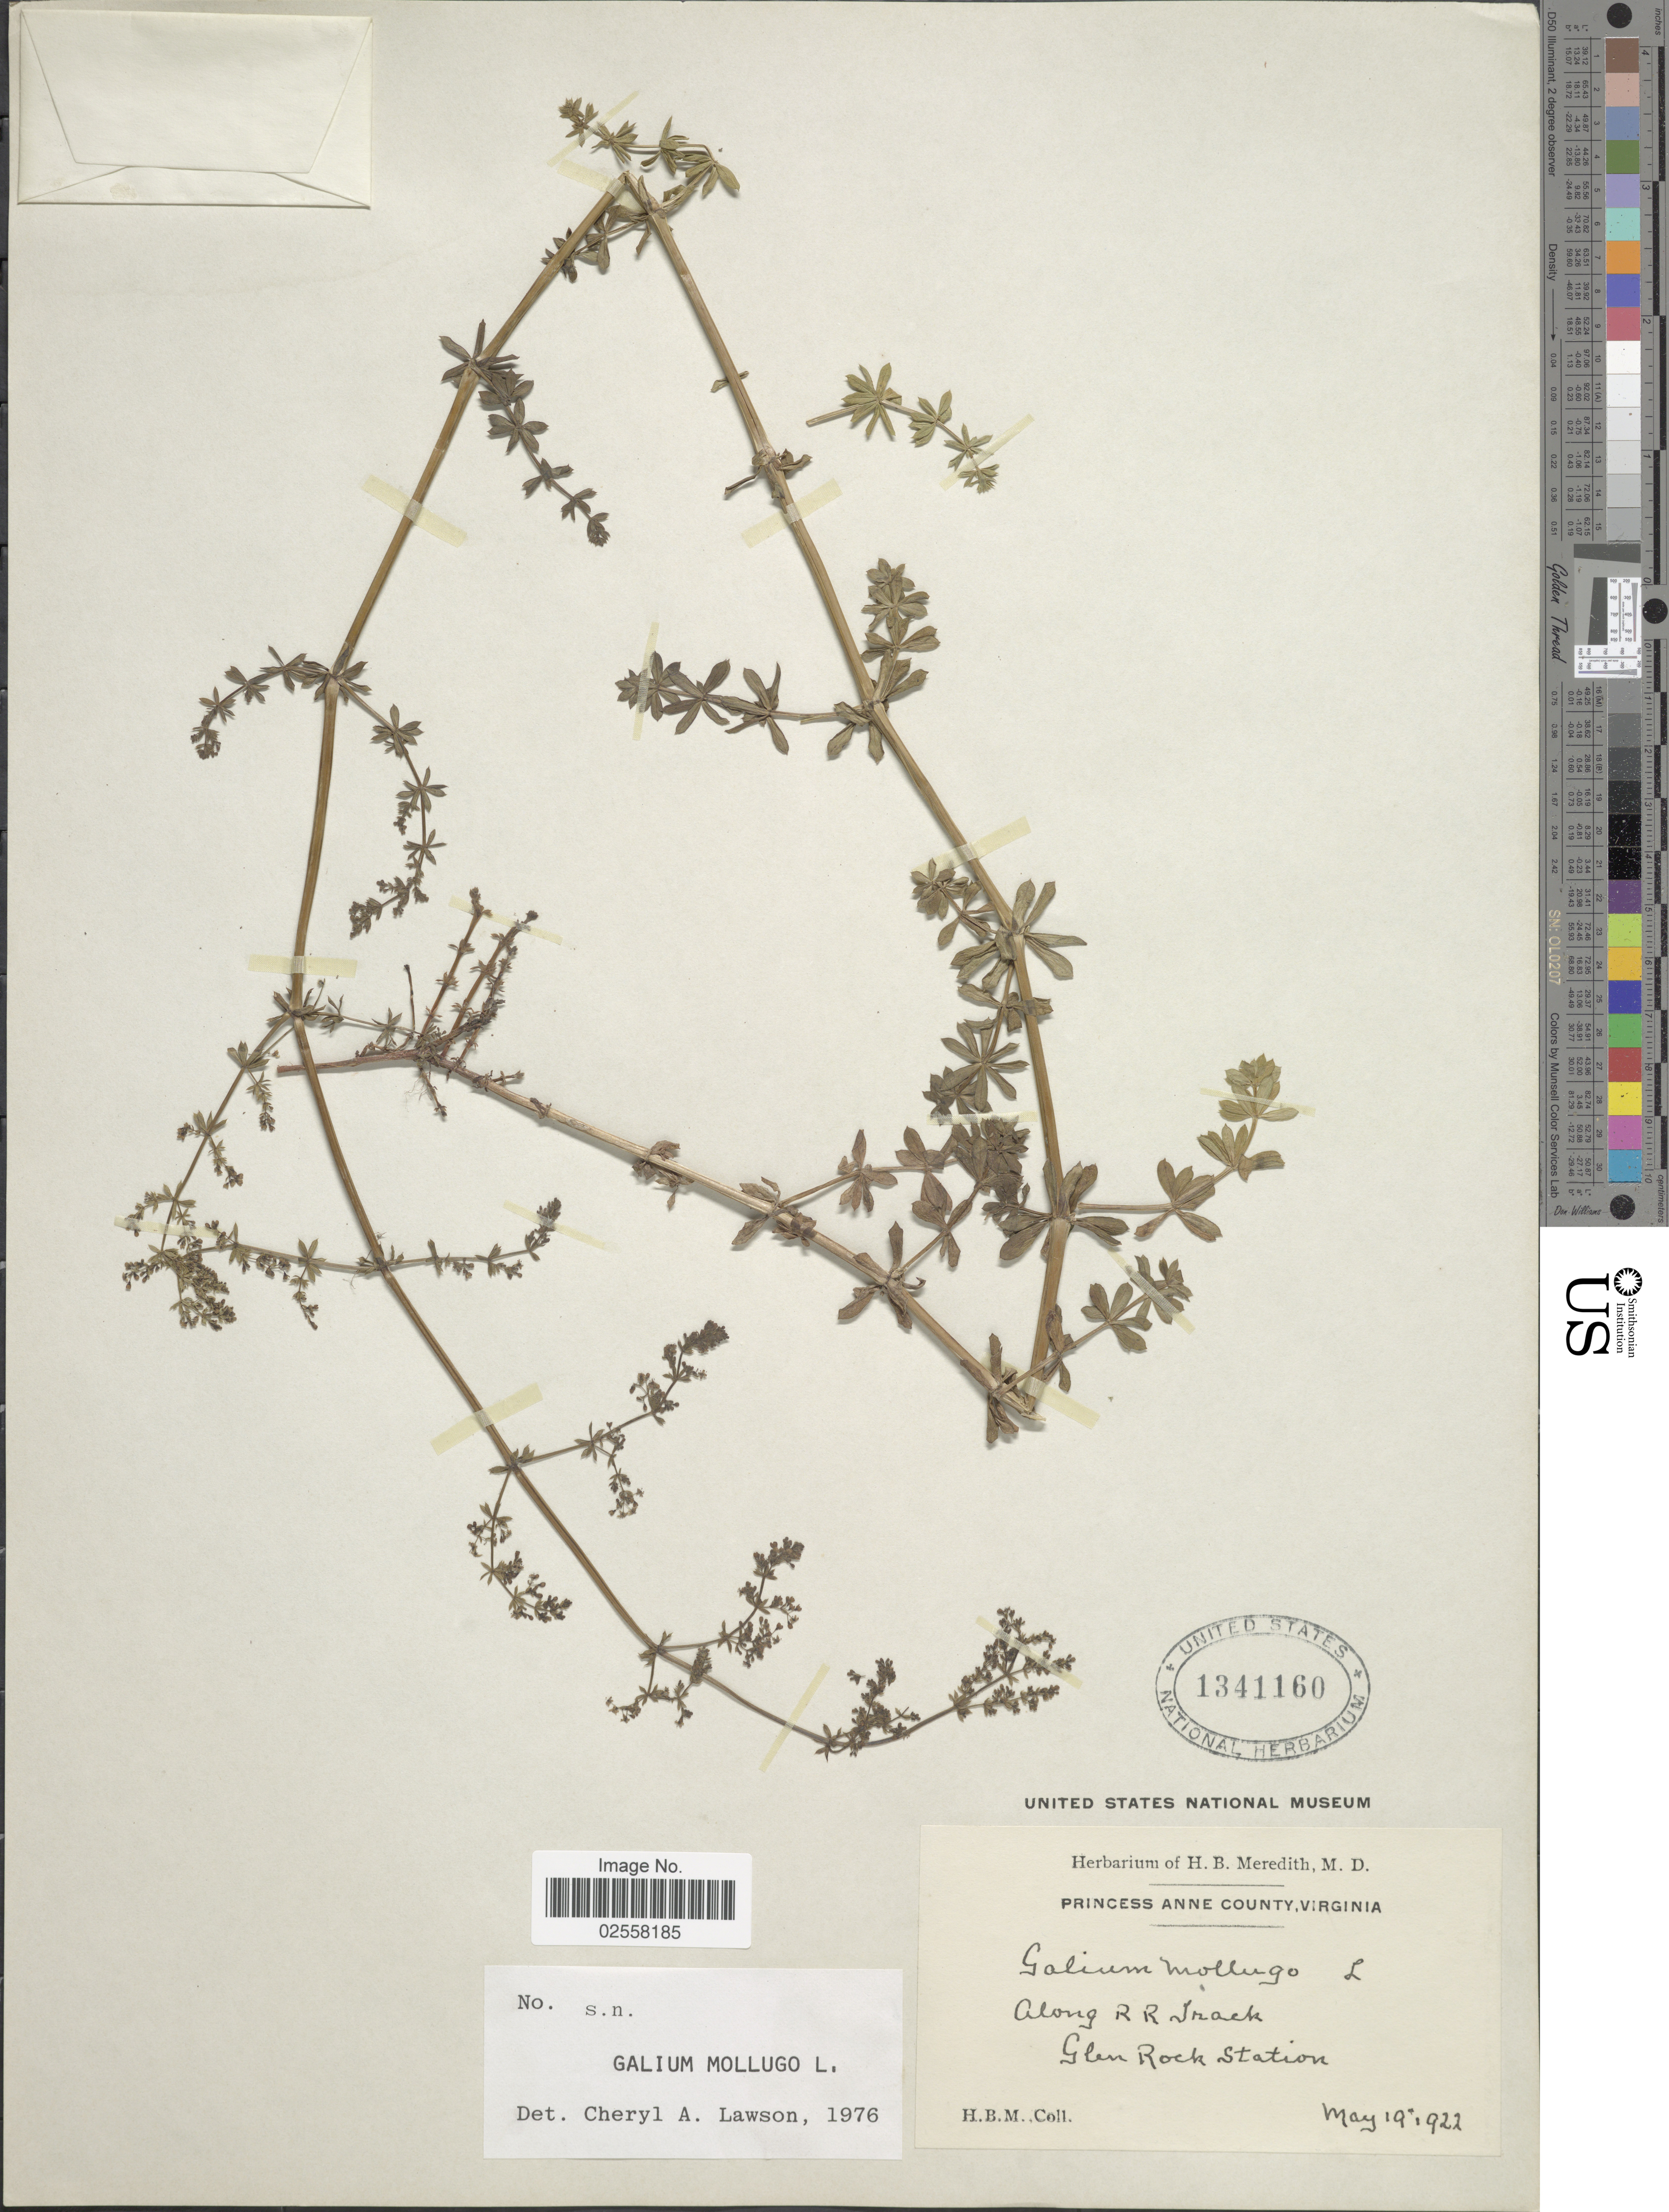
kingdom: Plantae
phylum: Tracheophyta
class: Magnoliopsida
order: Gentianales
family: Rubiaceae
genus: Galium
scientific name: Galium mollugo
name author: L.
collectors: H. Meredith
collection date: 1922-05-19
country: United States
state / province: Virginia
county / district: City of Virginia Beach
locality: Along RR Track, Glen Rock Station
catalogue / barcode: US 1341160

PROBLEM TO WORK ON >>
Please return, unchanged, the lines of the records from the line containing "collectors: H. Meredith" through the final line of the records.

RESULT FOR THIS EXERCISE >>
collectors: H. Meredith
collection date: 1922-05-19
country: United States
state / province: Virginia
county / district: City of Virginia Beach
locality: Along RR Track, Glen Rock Station
catalogue / barcode: US 1341160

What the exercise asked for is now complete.